Problem using subrepos

Mads Kiilerich mads at
Thu Jun 2 18:00:17 CDT 2011

Eric M Lafrance wrote, On 06/02/2011 06:25 PM:
> "/(Ok, other mappings than trivial relative x=x mappings can work just
> fine if Mercurial is used in a 100% centralized model without any
> distributed cloning or pulling - but then why use Mercurial?)/"
> We will need to have a centralized repository where the updated source 
> code is available so that we can compile it. We don't want to have 
> each and every developper to compile bits and pieces here and there, 
> as it can add complexity to our releases management. Even distributed 
> projects have that kind of "centralized" place where code gets 
> compiled in the end, if my understanding is correct. We currently have 
> a old archaic and out-dated SCM, and we wish to change for something 
> else that works better.
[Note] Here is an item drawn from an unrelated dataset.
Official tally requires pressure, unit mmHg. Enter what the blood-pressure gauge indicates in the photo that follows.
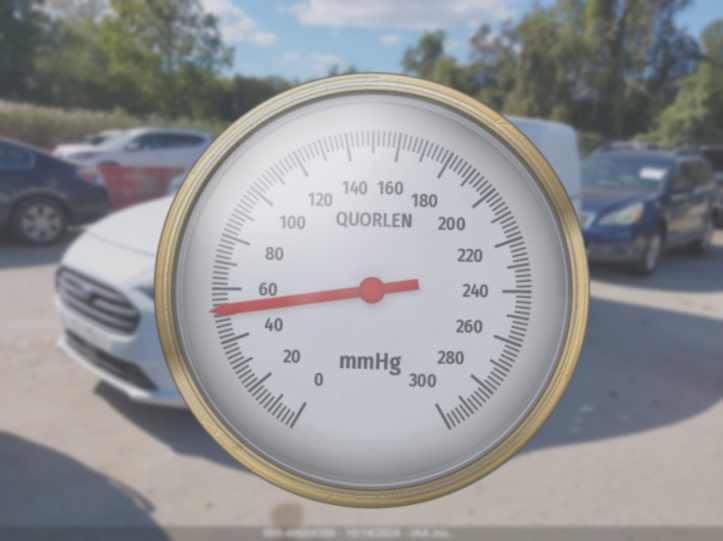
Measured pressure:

Everything I read about distributed system 
> confirmed to me that it is possible to "emulate" a centralized way of 
> working, that it can do just about anything. And so far, the best 
> choice I though we had was to use Mercurial.

Yes, Mercurial works fine that way. Subrepositories with trivial 
mappings also generally works fine - the subrepositories will follow the 
outer repositories when you clone, push and pull. (Subrepositories do 
however have some rough edges.)

Non non-trivial mappings works fine if you have a 100% centralized model 
where all the users only interact with one central server. Local cloning 
of clones and pushing/pulling between clones will be hard with 
non-trivial mappings.

> I'm interested to know how you would suggest we implement the usage of 
> Mercurial in my business with regards to how we can link projects with 
> shared libraries. It is my first experience with a distributed SCM 
> (I'm working with a decendent of CVS at the moment), and there is most 
> probably some things I don't quite get. So, I'm all ears for any 
> implementation suggestions/hints you have for me. We haven't yet 
> started the deployment of Mercurial, so now is the best time to adapt 
> our strategy I think.

I suggest you use trivial mappings. That means that the "same" shared 
library will have to appear in several places on your central server 
(just like it is cloned to several developer PCs and each of them might 
have many clones of the same library). The sharing of the shared library 
must be handled somehow - there are at least two options:

I think a good solution in many cases is to let the owner or release 
manager propagate changes between the different instances on the central 
server. There is often a need for some kind of control and qa of what is 
shared anyway.

Another solution is to let the server make one shared repository appear 
in many locations. That could be with symlinks, bind mounts, URL 
rewriting, or perhaps with the "share" extension.

In all cases: Remember that new revisions in a subrepo won't be used 
until they are referenced from .hgsubstate.